Everyone can be an innovator. For example, one college student noticed that children from low-income communities were a few grades behind in school compared to their higher-income peers and such education inequality deeply troubled her. At the same time, she saw highly educated college graduates who aspired to serve their communities but ended up taking lucrative jobs because there wasn’t a program that allowed them to tackle education inequality. She identified a large gap: education inequality. She decided to fill that gap with existing but untapped resources: educated college graduates who were qualified to teach. The person’s name is Wendy Kopp, and the teacher corps program is Teach For America. Wendy Kopp is an innovator. She found a way to deploy an existing resource to meet a massive demand. Her innovation has now become a nation-wide organization that has sent over 20,000 qualified teachers to low-income communities.
Innovation can happen anywhere, anytime, and by everyone. But one may ask: how do you actually innovate?
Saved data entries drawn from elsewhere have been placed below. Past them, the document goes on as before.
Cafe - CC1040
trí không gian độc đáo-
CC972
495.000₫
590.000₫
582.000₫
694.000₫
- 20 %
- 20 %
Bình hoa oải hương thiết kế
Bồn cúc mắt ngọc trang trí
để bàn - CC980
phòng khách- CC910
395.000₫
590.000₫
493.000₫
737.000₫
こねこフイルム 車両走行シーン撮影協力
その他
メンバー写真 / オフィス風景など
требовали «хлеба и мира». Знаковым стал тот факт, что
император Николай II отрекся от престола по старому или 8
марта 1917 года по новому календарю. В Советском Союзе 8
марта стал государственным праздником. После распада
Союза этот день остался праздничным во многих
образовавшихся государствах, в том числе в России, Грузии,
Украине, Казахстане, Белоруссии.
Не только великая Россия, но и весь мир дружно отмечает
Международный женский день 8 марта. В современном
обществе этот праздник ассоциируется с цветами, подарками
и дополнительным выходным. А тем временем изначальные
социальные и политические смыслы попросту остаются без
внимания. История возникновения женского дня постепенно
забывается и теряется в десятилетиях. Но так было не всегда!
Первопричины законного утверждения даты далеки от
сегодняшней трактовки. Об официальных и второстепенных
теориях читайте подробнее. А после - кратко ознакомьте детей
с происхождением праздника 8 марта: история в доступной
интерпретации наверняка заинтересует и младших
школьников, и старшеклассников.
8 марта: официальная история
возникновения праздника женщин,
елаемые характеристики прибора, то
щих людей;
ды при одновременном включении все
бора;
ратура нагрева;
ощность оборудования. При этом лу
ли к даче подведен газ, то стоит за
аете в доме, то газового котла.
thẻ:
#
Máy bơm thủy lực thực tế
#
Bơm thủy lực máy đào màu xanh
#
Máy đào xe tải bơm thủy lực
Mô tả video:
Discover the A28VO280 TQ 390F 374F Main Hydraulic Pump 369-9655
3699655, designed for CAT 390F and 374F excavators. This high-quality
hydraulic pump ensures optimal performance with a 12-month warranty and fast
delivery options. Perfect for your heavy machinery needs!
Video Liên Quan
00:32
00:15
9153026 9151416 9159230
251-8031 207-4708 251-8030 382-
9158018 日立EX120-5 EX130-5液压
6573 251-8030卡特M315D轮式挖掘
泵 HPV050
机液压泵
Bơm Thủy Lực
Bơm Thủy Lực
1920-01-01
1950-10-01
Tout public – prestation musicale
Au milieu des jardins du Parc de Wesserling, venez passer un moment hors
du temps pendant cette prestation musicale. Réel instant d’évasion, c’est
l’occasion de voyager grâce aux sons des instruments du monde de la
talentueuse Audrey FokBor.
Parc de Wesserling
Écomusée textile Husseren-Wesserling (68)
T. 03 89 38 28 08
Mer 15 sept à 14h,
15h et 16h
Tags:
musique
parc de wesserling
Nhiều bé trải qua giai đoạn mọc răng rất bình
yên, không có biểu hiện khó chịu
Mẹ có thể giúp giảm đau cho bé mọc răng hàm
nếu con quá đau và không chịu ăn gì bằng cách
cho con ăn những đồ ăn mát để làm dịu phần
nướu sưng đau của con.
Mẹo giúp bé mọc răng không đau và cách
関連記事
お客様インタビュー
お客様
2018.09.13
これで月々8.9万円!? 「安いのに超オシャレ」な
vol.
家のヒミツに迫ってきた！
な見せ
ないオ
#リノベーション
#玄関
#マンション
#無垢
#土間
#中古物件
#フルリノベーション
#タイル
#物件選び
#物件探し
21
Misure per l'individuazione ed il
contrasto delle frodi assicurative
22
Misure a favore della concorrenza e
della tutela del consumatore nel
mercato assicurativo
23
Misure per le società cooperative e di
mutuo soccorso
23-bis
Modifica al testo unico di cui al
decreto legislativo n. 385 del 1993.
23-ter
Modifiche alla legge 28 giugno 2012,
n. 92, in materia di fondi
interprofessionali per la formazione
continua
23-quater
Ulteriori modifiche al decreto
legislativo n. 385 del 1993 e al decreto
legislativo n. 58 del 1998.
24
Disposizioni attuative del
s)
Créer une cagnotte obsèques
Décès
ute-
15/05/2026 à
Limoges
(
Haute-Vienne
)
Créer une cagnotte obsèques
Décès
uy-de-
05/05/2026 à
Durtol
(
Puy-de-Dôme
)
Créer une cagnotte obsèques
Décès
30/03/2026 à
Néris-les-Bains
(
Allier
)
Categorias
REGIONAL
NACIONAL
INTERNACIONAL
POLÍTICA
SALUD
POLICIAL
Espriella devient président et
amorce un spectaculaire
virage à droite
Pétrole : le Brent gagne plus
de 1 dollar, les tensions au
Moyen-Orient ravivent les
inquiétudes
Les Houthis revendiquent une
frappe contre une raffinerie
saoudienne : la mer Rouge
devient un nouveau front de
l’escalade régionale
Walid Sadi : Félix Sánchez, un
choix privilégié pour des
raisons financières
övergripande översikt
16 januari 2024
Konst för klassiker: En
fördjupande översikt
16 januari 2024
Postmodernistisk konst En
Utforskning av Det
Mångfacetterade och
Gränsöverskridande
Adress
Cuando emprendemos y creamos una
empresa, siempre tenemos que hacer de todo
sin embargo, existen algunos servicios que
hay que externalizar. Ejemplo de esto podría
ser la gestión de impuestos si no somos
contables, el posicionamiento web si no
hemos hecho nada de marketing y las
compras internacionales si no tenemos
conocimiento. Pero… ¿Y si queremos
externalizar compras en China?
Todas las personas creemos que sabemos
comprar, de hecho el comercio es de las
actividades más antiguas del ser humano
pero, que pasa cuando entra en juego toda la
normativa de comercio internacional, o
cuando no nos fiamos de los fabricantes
One approach is to follow these simple steps:
1. Think of the world how it ought to be. What will the best school or college look like, or the best community? Look around you and imagine the best possible scenario for your surrounding.
2. Go out and learn what the current situation is. Understand what the problems, challenges, and all the things that are different from what you first imagined. Ask yourself and those around you why those problems exist and persist. Determine what the source of the problems. Identify the discrepancy between how the world is and how it ought to be.
3. Look for existing resources, knowledge, expertise, activities, and anything within your reach or your friend’s reach that can fill the discrepancy you identified. Often times, such resources are not financial. It could be your time, or information that is available, or materials and resources that are thrown away. You will be surprised that many have not made the connection between these resources and the gaps you have identified.
After these steps, you have recognized a problem and why it exists, you have a possible solution, and you have identified resources within your reach that can address that problem. You are now an innovator. Your next step is to make it happen. Then, you become an entrepreneur.